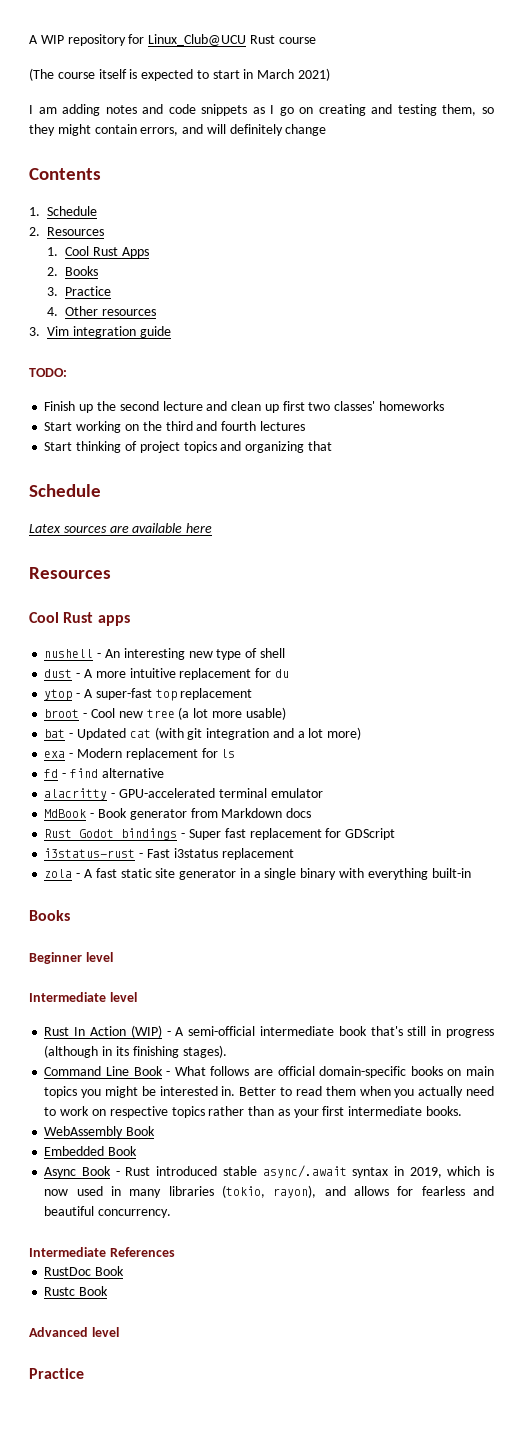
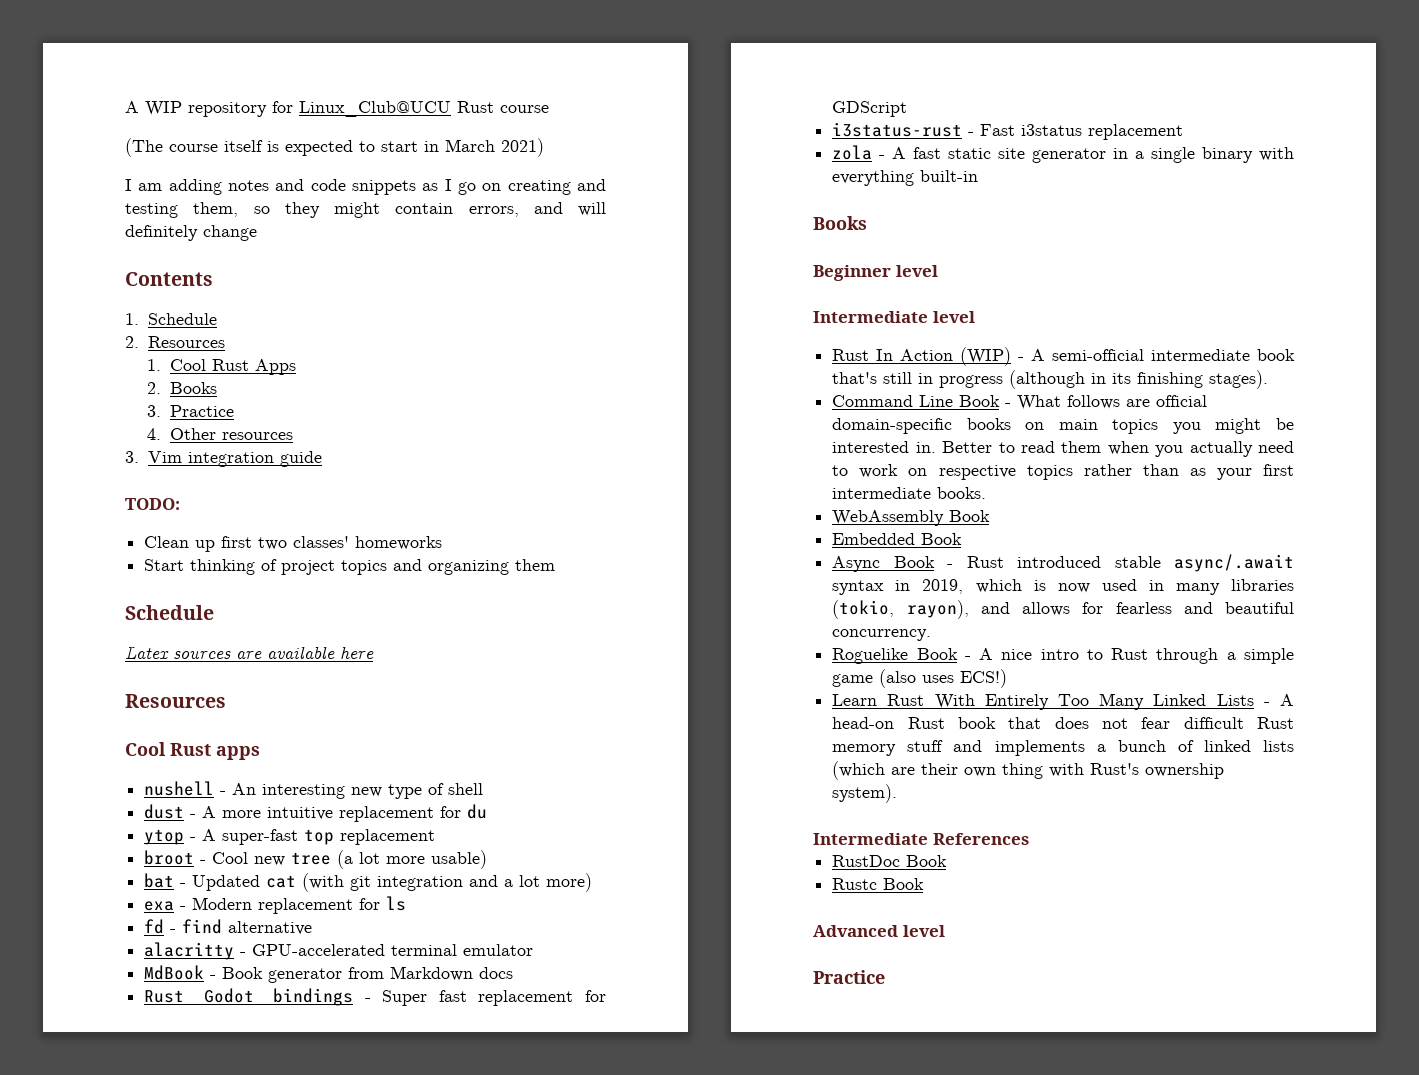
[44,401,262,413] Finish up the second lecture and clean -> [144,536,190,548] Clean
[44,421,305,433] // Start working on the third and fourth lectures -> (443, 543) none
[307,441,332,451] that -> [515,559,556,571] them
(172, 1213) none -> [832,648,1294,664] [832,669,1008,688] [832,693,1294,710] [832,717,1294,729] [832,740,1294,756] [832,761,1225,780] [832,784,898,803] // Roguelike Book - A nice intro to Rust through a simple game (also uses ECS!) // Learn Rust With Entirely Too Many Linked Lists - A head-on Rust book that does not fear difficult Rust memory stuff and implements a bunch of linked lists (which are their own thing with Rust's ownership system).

══════════════════════════════

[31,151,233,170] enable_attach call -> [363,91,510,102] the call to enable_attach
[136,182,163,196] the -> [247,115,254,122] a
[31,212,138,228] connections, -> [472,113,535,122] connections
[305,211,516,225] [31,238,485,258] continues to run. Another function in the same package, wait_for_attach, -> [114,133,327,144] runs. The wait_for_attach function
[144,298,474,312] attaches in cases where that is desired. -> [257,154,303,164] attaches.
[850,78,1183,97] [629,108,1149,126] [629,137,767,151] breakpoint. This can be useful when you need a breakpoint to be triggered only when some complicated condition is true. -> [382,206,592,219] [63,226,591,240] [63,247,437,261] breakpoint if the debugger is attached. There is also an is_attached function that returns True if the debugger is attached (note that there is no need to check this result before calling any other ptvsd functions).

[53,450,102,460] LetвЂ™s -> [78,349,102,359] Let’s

══════════════════════════════

• WHAT IS NEEDED:
Print exactly the lines of the listing above starting at the line containing "[31,151,233,170] enable_attach call" and ending at the line containing "[305,211,516,225] [31,238,485,258] continues", both included.

• ANSWER FOR THIS EXERCISE:
[31,151,233,170] enable_attach call -> [363,91,510,102] the call to enable_attach
[136,182,163,196] the -> [247,115,254,122] a
[31,212,138,228] connections, -> [472,113,535,122] connections
[305,211,516,225] [31,238,485,258] continues to run. Another function in the same package, wait_for_attach, -> [114,133,327,144] runs. The wait_for_attach function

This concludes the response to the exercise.